O turismo em Moçambique está intimamente associado ao mar, mas falta ainda muito a fazer para um aproveitamento satisfatório dessa fonte particular de receitas para o país. Importa aqui alertar para o facto de que me refiro ao aproveitamento das infra-estruturas turísticas já existentes, e não necessariamente à construção de novas infra-estruturas. Sou de opinião de que uma atitude mais racional e concertada na promoção do turismo é que irá determinar a construção de novas infra-estruras e não o contrário.

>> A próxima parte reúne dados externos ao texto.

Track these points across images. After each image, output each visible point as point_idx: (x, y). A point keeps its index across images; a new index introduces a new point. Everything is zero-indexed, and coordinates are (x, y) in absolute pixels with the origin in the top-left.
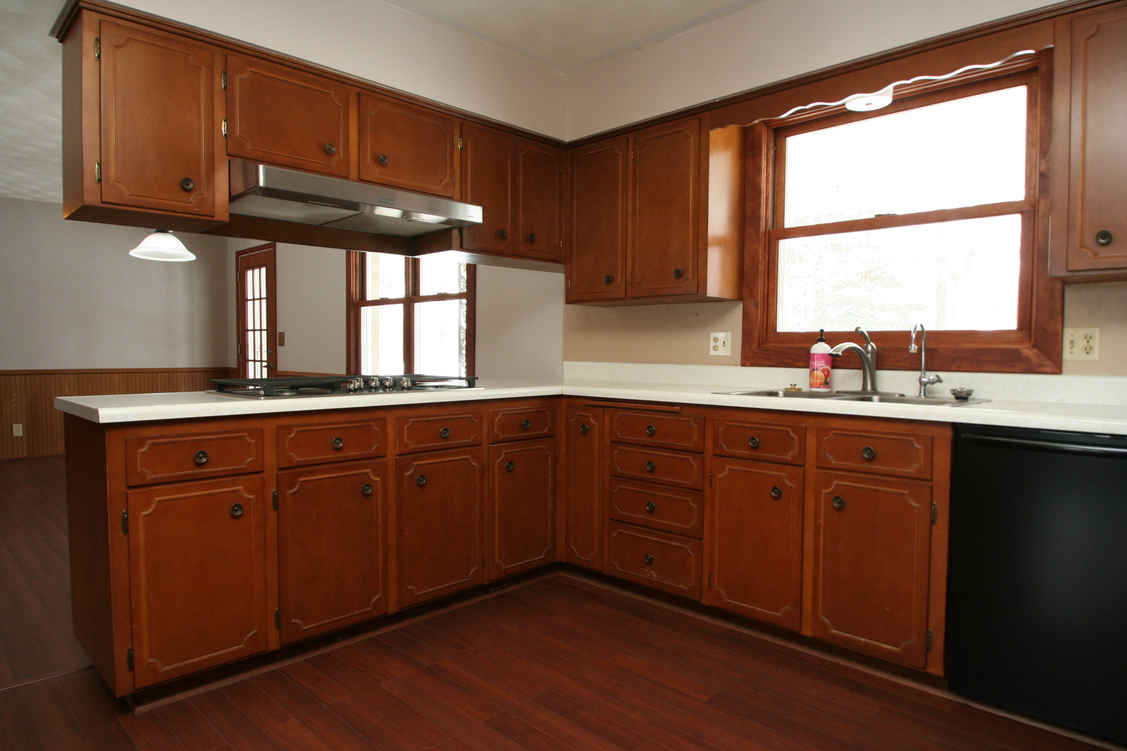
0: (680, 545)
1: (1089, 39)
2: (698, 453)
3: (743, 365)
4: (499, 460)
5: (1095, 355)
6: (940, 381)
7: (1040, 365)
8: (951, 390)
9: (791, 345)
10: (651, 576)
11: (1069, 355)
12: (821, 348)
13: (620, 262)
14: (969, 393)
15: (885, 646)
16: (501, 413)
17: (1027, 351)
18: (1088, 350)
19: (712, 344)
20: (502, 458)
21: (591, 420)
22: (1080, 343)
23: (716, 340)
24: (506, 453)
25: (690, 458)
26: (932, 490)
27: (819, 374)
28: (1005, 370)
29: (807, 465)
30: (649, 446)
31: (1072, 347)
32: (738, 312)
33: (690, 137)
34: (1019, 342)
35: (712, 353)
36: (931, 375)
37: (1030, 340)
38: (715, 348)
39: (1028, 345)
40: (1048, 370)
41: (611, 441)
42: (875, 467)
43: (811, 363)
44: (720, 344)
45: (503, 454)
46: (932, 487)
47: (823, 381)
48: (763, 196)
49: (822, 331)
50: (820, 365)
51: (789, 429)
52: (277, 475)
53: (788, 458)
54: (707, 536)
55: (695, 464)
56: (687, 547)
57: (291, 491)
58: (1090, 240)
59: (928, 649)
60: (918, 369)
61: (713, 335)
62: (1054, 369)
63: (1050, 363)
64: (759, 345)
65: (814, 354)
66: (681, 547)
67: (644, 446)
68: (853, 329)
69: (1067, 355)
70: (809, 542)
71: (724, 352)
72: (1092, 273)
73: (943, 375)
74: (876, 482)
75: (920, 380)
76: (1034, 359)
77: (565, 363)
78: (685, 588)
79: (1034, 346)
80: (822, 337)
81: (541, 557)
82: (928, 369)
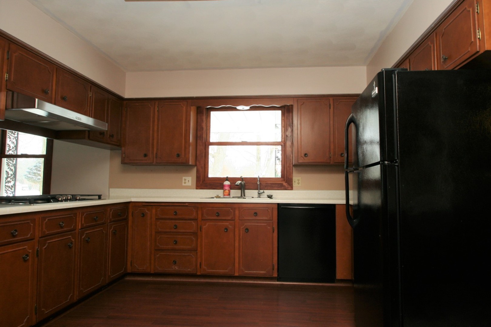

No âmbito do transporte de mercadorias, temos no nosso mar três dos cinco portos ligados aos dez maiores Corredores de Transportes da Comunidade para o Desenvolvimento da África Austral. De facto, os portos de Nacala, Beira, e Maputo conferem ao nosso país o nobre e privilegiado estatuto de facilitador do comércio regional e internacional.

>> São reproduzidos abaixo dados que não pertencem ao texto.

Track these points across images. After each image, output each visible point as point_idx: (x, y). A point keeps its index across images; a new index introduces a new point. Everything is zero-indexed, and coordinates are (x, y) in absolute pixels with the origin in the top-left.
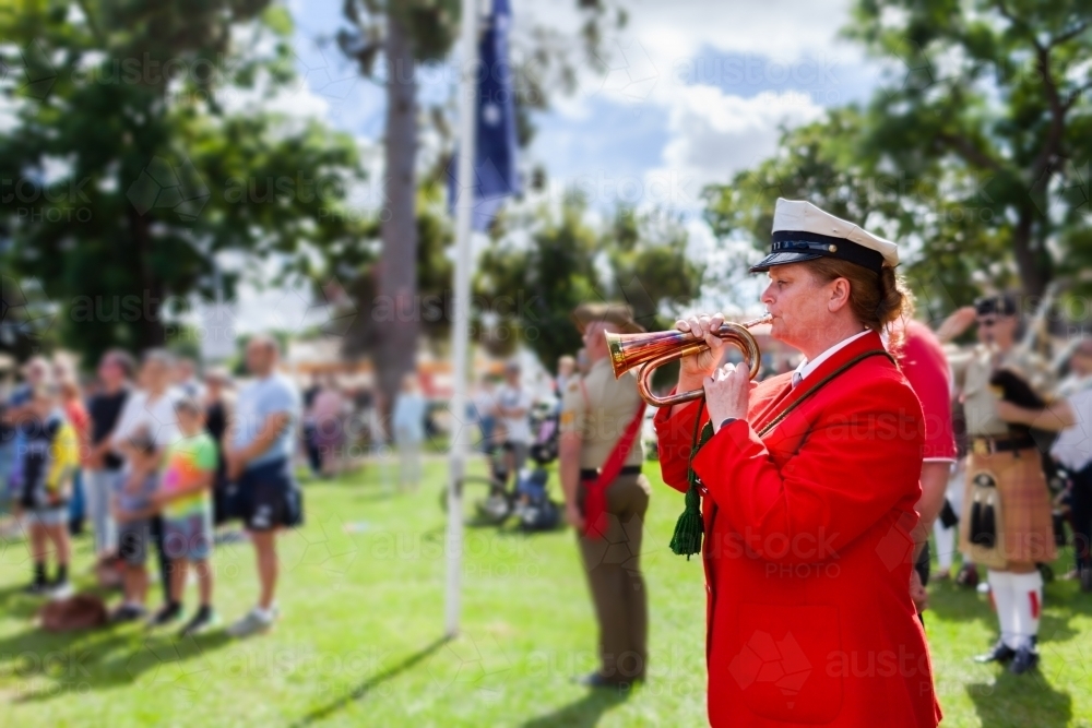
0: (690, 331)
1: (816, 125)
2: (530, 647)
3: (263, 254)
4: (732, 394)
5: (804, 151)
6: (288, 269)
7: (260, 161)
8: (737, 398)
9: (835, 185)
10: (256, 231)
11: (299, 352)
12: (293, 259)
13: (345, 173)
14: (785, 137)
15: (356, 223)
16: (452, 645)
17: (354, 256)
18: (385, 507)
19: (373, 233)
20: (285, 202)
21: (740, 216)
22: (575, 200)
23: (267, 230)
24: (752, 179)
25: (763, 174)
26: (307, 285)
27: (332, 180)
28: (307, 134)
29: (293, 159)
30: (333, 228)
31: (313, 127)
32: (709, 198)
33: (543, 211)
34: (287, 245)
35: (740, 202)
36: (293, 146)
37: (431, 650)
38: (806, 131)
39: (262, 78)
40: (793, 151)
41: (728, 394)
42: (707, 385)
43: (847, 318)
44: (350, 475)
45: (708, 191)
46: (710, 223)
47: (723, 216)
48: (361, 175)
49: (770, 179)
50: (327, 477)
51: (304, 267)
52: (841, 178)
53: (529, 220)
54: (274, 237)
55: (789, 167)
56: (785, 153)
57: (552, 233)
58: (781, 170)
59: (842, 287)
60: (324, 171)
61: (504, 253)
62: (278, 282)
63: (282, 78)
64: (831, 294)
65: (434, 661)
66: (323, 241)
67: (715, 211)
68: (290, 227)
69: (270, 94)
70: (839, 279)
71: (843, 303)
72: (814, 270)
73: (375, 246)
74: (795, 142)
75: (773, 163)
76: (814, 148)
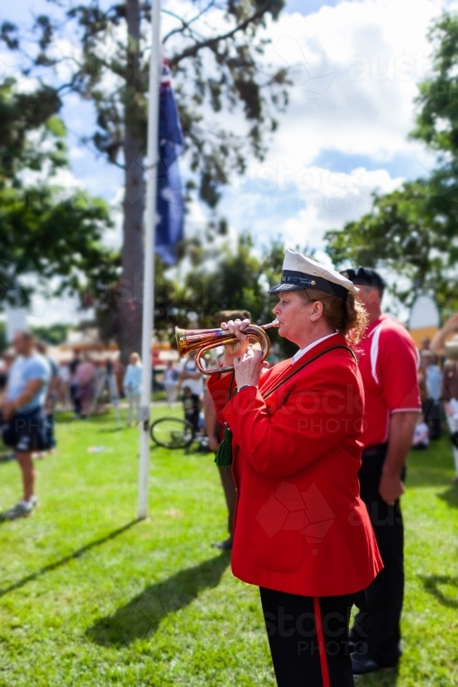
0: (228, 329)
1: (396, 192)
2: (190, 526)
3: (49, 276)
4: (249, 370)
5: (389, 209)
6: (64, 285)
7: (45, 217)
8: (251, 372)
9: (409, 232)
10: (44, 261)
11: (74, 338)
12: (67, 278)
13: (100, 224)
14: (377, 201)
15: (107, 255)
16: (140, 524)
17: (106, 277)
18: (117, 436)
19: (118, 262)
20: (62, 242)
21: (349, 250)
22: (245, 241)
23: (51, 261)
24: (356, 227)
25: (363, 223)
26: (76, 294)
27: (92, 228)
28: (76, 199)
29: (66, 215)
30: (93, 259)
31: (80, 195)
32: (329, 240)
33: (225, 248)
34: (64, 270)
35: (349, 242)
36: (67, 207)
37: (127, 527)
38: (389, 197)
39: (47, 164)
40: (382, 209)
41: (246, 370)
42: (236, 363)
43: (323, 326)
44: (97, 417)
45: (328, 235)
46: (330, 255)
47: (338, 251)
48: (110, 225)
49: (367, 227)
50: (83, 418)
51: (75, 284)
52: (412, 227)
53: (216, 254)
54: (56, 265)
55: (378, 219)
56: (377, 211)
57: (230, 262)
58: (373, 222)
59: (319, 307)
60: (87, 222)
61: (201, 275)
62: (58, 294)
63: (58, 163)
64: (312, 310)
65: (127, 534)
66: (86, 267)
67: (333, 248)
68: (66, 258)
69: (53, 173)
70: (317, 302)
71: (318, 317)
72: (302, 296)
73: (119, 270)
74: (383, 204)
75: (369, 217)
76: (395, 207)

Nacala, por exemplo, reúne excelentes condições para ser uma plataforma logística internacional, segundo o Dr. Augusto Macedo Pinto, em suas reflexões sobre a localização ideal para um centro de distribuição de mercadorias para África e o resto do Mundo. Para Macedo Pinto, Nacala oferece condições infra-estruturais únicas em África, que permitem que, de forma integrada, seja possível combinar no mesmo local os diferentes meios de transporte de mercadorias: marítimo, ferroviário, rodoviário, e aéreo.
No contexto das novas tecnologias da informação e comunicação, a Nova Parceria para o Desenvolvimento de África (NEPAD) tem já em marcha um processo para a instalação de um cabo submarino de banda larga, para servir toda a zona oriental e austral do continente africano. O nosso mar está, naturalamente, na rota desta importante infra-estrutura moderna de comunicação.
Termino com uma referência ao evento que me inspirou na elaboração deste texto. Os académicos de Coimbra, em Portugal, debatem hoje, 3 de Março, a economia marítima, no âmbito da VIII Semana Cultural da Universidade de Coimbra. Eles querem sobretudo saber o valor do mar na economia portuguesa. Tenho a certeza de que irão encontrar muitas respostas úteis, e espero que as suas conclusões reforcem a minha convicção de que o mar que banha Moçambique pode, de facto, abrir novos horizontes.
Este artigo foi inicialmente publicado na coluna "RENASCENÇA", por mim assinada mensalmente, do Caderno de Economia&Negócios do jornal "notícias" (Moçambique), de 3 de Março de 2006.